• What you are asked to do
Every line of the listing below should be written out exactly, minus its pictures.

• Supplied records
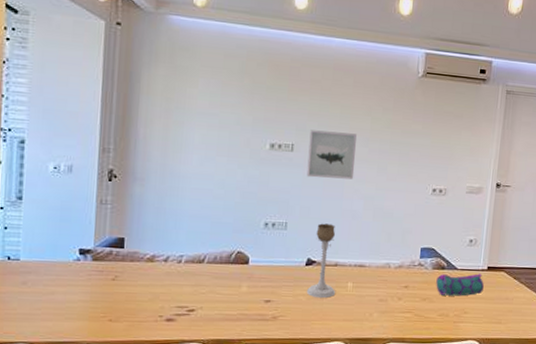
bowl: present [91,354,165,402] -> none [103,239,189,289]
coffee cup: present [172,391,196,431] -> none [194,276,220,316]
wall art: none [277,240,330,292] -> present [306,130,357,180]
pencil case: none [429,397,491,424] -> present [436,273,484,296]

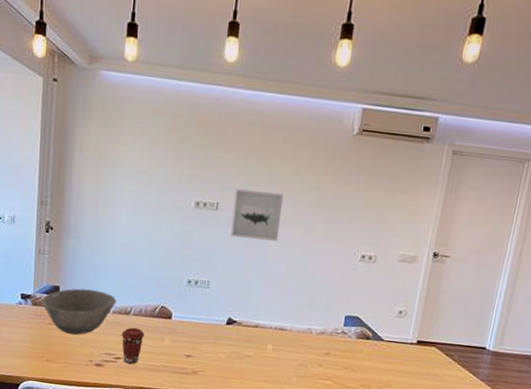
bowl: none [103,239,189,289] -> present [41,288,117,335]
coffee cup: none [194,276,220,316] -> present [121,327,145,365]
candle holder: present [306,223,336,299] -> none [226,284,257,359]
pencil case: present [436,273,484,296] -> none [359,344,412,369]

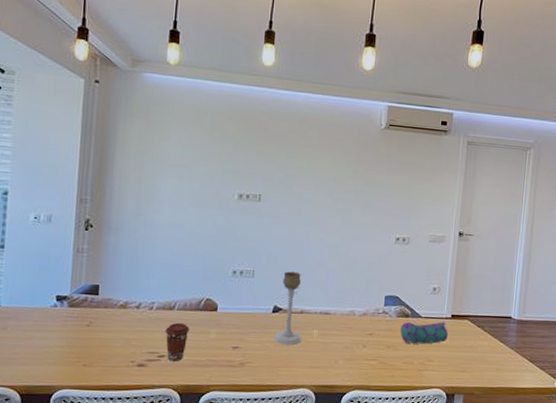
bowl: present [41,288,117,335] -> none [79,286,160,335]
candle holder: none [226,284,257,359] -> present [272,271,302,346]
wall art: present [230,189,283,241] -> none [273,180,322,229]
pencil case: none [359,344,412,369] -> present [400,321,448,344]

• Response to the task
bowl: present [91,354,165,402] -> none [103,239,189,289]
coffee cup: present [172,391,196,431] -> none [194,276,220,316]
wall art: none [277,240,330,292] -> present [306,130,357,180]
pencil case: none [429,397,491,424] -> present [436,273,484,296]

bowl: none [103,239,189,289] -> present [41,288,117,335]
coffee cup: none [194,276,220,316] -> present [121,327,145,365]
candle holder: present [306,223,336,299] -> none [226,284,257,359]
pencil case: present [436,273,484,296] -> none [359,344,412,369]

bowl: present [41,288,117,335] -> none [79,286,160,335]
candle holder: none [226,284,257,359] -> present [272,271,302,346]
wall art: present [230,189,283,241] -> none [273,180,322,229]
pencil case: none [359,344,412,369] -> present [400,321,448,344]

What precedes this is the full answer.